Stormy Weather in 1937

The Volvo is over. Flags down on the Newport to Bermuda. The Transpac is a number of months away. The America's Cup? Any Americans actually racing? Regardless, it's not until next summer. France plays Italy in football but the only water in that game will be in the coolers. What's next?

The annual Chicago-to-Mackinac Island race starts July 22...run every summer for over a 100 years, it's the most challenging distance sailing race in the Great Lakes region. As you can imagine, the summer storms are a huge factor. In spite of the coastal sailors assumption that sailing the Lakes is for sissies...the microburst thunderstorms that ply the Great Lakes in the summertime can be hazardous.

According to history of the race posted on the Chicago Yacht Club's web site - the storm of 1937 was an atypically hard test of the crews and yachts.
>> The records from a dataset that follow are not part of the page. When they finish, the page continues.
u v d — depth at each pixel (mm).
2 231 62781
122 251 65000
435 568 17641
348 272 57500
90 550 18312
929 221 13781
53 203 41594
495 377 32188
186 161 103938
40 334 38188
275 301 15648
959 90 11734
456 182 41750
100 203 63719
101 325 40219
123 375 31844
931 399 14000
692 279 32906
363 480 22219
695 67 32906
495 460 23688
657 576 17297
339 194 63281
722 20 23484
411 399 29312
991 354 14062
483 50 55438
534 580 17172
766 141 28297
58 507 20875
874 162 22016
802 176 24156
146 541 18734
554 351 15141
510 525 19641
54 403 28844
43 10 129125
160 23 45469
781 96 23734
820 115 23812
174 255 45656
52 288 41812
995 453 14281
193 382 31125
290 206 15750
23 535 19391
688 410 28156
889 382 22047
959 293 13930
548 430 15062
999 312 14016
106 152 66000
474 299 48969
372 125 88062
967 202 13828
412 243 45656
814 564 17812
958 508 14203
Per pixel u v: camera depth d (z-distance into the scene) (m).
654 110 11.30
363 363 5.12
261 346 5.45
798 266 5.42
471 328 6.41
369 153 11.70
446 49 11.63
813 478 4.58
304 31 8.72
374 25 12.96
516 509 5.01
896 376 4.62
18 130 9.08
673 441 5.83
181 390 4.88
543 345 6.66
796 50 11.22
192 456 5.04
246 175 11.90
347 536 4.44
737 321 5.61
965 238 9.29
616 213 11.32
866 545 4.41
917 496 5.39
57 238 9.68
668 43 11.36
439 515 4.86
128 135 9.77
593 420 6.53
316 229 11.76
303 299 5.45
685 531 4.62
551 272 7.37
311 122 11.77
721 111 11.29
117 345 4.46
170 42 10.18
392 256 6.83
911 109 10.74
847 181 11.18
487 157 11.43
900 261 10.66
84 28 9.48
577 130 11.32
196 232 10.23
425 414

Out of a fleet of 42, just eight yachts finished. After a start in light easterlies, a fast run dissolved into fierce squalls; then the storm began in earnest Sunday night. Driven by a full gales of wind, with heavy seas of 20 to 30 feet, the yachts were sent careening south under bare poles to safety or fighting to get within the dangerous breakwaters of Ludington and other ports of shelter. The tales that have come from this storm-tossed race are of courage, skill, endurance, and, of course, humor. T here are races when just the right conditions matched the particular qualities of a yacht's design, crew, strategy, and sails.

Amorita in 1911, Virginia in '25, White Cloud in '42, Pied Piper in '87, come to mind, but few exhibited such a synergy more dramatically than S/Y Rubaiyat's incredible win in the hard blow of '37.